President-elect Joe Biden has signaled that his administration will carry out an aggressive approach toward big tech, but it remains to be seen whether Biden will ultimately push to break up the tech giants altogether.
In a new interview, Box (BOX) CEO Aaron Levie — one of the most outspoken executives in Silicon Valley — sharply criticized a potential breakup of the tech giants as a misguided solution that would fail to address consumer concerns and threaten the competitiveness of the U.S. tech sector.
Levie, who leads a midsized file storage company with a $2.6 billion market cap, said the Biden administration should pursue “modern regulation” tailored to each tech giant’s business model.
“We've sort of treated this as a kind of a one-size-fits-all type of issue, where the conversation is ‘we break up big tech,’” he says. “I tend to think that that's probably not the right solution for a lot of the issues that we deal with.”
“I don't think the issue is necessarily just the size of these companies in terms of their market cap [or] their revenue,” he adds. “I think it's really the powerful position that they play in our daily lives today.”
This year Capitol Hill has intensified its scrutiny of four of America’s largest tech companies — Amazon, Apple (AAPL), Facebook, and Google (GOOG, GOOGL) — including the release in October of a scathing House antitrust report and the opening of a Justice Department antitrust lawsuit against Google that alleges the company illegally ensured its dominance in search and search advertising.
The Biden administration is expected to continue pursuing the ongoing antitrust lawsuit against Google as well as an effort to repeal Section 230 liability protections for social media platforms like Facebook. On Tuesday, President Donald Trump threatened to veto a $740 billion defense bill unless it includes the repeal of Section 230, but observers did not expect Trump to succeed in getting the provision included.
Levie said the explosive growth of big tech companies in recent years has not surprised him.

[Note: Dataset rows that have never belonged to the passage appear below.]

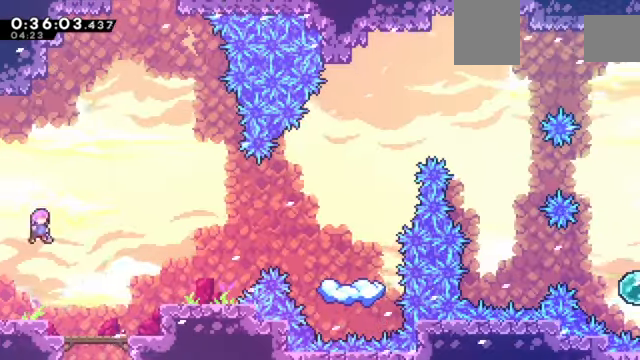
{"keys": ["right"], "events": [[67, "c", "up"], [134, "right", "up"], [134, "up", "down"], [167, "x", "down"], [367, "x", "up"], [401, "up", "up"], [434, "right", "down"]]}
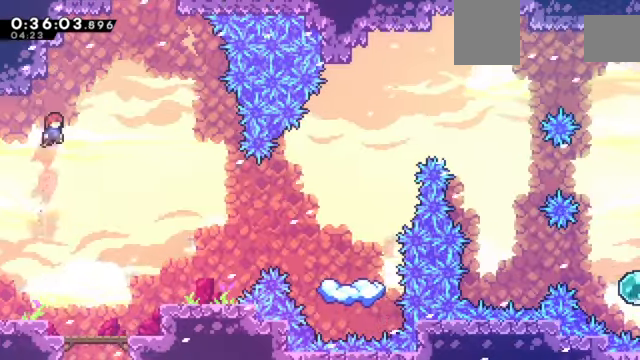
{"keys": ["c", "right"], "events": [[33, "right", "up"], [133, "up", "down"], [233, "x", "down"], [367, "right", "down"], [367, "up", "up"], [367, "x", "up"], [467, "c", "down"]]}
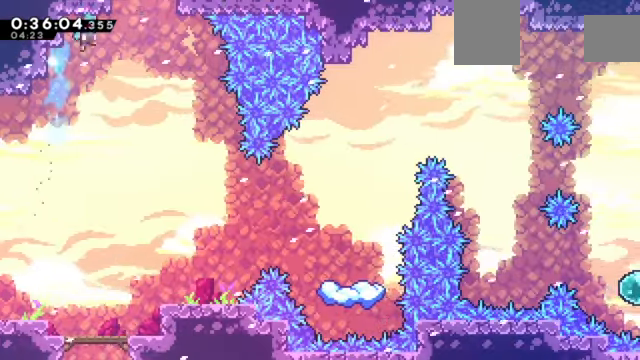
{"keys": ["left"], "events": [[434, "right", "up"], [467, "c", "up"], [467, "left", "down"]]}
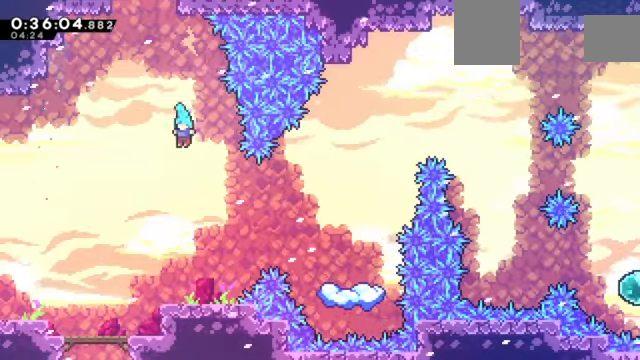
{"keys": ["down", "left", "z"], "events": [[33, "z", "down"], [267, "down", "down"]]}
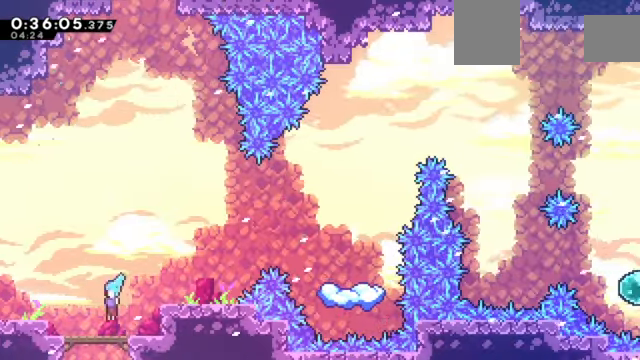
{"keys": ["left", "up", "x", "z"], "events": [[34, "down", "up"], [67, "c", "down"], [234, "up", "down"], [267, "x", "down"], [367, "c", "up"]]}
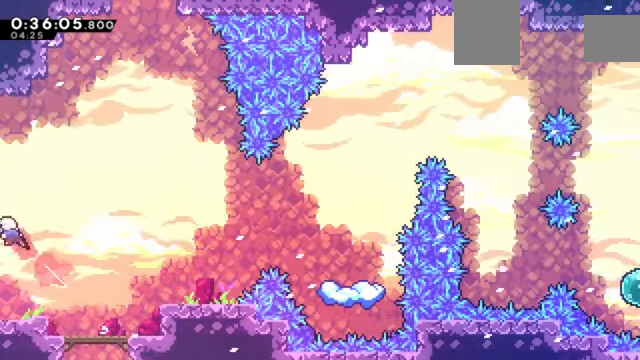
{"keys": ["left", "up", "x", "z"], "events": []}
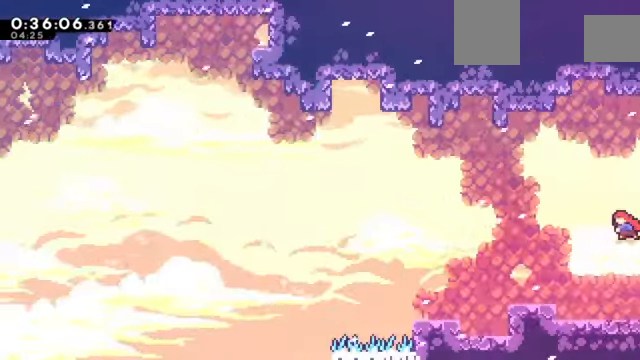
{"keys": ["right", "up", "x", "z"], "events": [[166, "x", "up"], [300, "left", "up"], [300, "right", "down"], [300, "x", "down"]]}
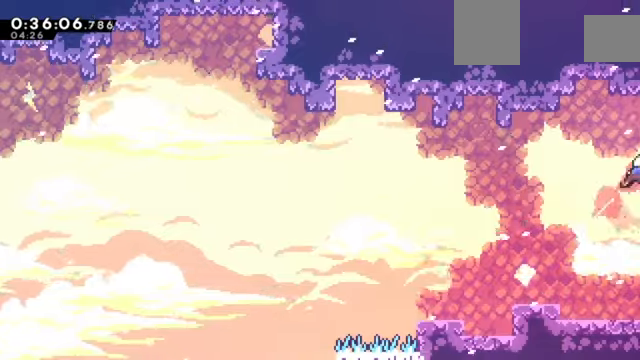
{"keys": ["right", "up", "x", "z"], "events": []}
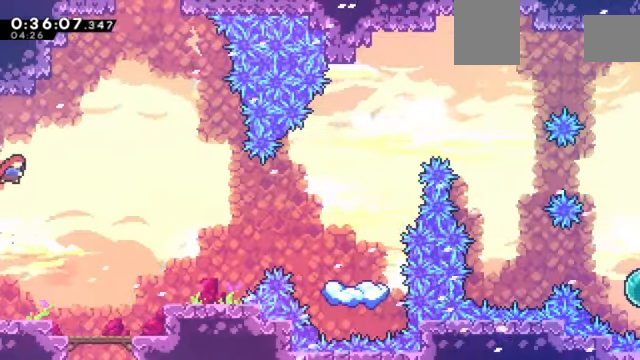
{"keys": ["right", "up", "x", "z"], "events": [[233, "x", "up"], [333, "x", "down"]]}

“It was almost an inevitability that that the leading technology platforms of our time were only going to get bigger and bigger,” he says. “Our lives are only becoming more dependent on digital technologies, whether there's our social networks, whether those are the mobile devices we use, or the marketplaces that we we purchase from like e-commerce platforms or cloud infrastructure.”
“All of these underlying platforms were only going to get bigger over time,” he adds.
Levie spoke to Yahoo Finance Editor-in-Chief Andy Serwer in an episode of “Influencers with Andy Serwer,” a weekly interview series with leaders in business, politics, and entertainment.
In proposing potential regulatory solutions, Levie drew a distinction between social media platforms like Facebook and Twitter versus direct-to-consumer behemoths like Apple and Amazon.
For the social media companies, he prescribed a solution oriented toward consumer protection.
“We need regulation that maybe looks more like when we had seatbelts become law: What do we do to protect consumers and how do we have guardrails in these platforms?” he says. “As opposed to somehow breaking up these companies.”
He cautioned against an approach to Amazon and Apple that adopts the strategy of antitrust laws from past centuries.
“In terms of large marketplaces, I think the question is are these platforms so powerful that they can stamp out competition in an unfair way that would obviously raise antitrust concerns?” he says. “What we need is modern digital approaches, as opposed to taking laws that were written for the 1800s or the 1900s, and trying to apply them to the 21st century.”